Sea for Elixir
Side-effect abstraction for Elixir - signal and observe your side-effects like a pro.
Motivation
Sea is a pattern library. As such it’s really thin and technically unsophisticated (although it does take care of some little details so you don’t have to). But the real benefits come from the pattern itself and its impact on your codebase.
expressiveness - side-effects triggered via signals are easy to track and maintain in the growing codebase with growing number of interacting business contexts
transactional safety - side-effects synchronously triggered inside database transactions get committed or rolled back together with the original change that caused them
uniformity - signals & observers scattered across modules may follow a consistent naming convention to make their code more compact and the project structure more obvious
traceability - by making signals aware of interested parties (observers) and emitting to them in defined order it’s easy to trace the whole flow with side-effects
loose coupling - signals facilitate construction of event payload that may (should) include uncoupled primitive types instead of structures and behaviors tied to specific domain
encapsulation - as opposed to inline calls, side-effect logic implemented in observers reduces the external APIs that would otherwise be required to make the side-effect happen
self-documentation - side-effects put in dedicated entity (signals) introduce a facility for documenting and expressing payload of domain events across the system
test isolation - side-effects triggered via signals instead of via inline calls may be easily mocked away in order for signal origin to be tested without caring about them
sync & async unification - plug async eventing solution as one of synchronous transactional side-effects to achieve reliable sync and async flows with single eventing syntax
Installation
Add sea
to your list of dependencies in mix.exs
:
def deps do
[
{:sea, "~> x.y"}
]
end
You may pick the newest version number from Hex.

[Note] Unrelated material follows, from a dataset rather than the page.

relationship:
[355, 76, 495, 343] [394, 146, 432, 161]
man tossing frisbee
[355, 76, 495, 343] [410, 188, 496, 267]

As the package strictly follows semantic versioning, you may specify the
version as ~> x.y
so that you’re up-to-date with minor & patch releases and stay away from
breaking changes.
Usage
The docs for Sea
module, along with complete usage examples, can be found on
HexDocs.
Examples
In addition to docs, you may also be interested in the invoicing_app sample application that implements a simple DDD project. There, Sea plays a key role in decoupling contexts that interact with each other within a single database transaction.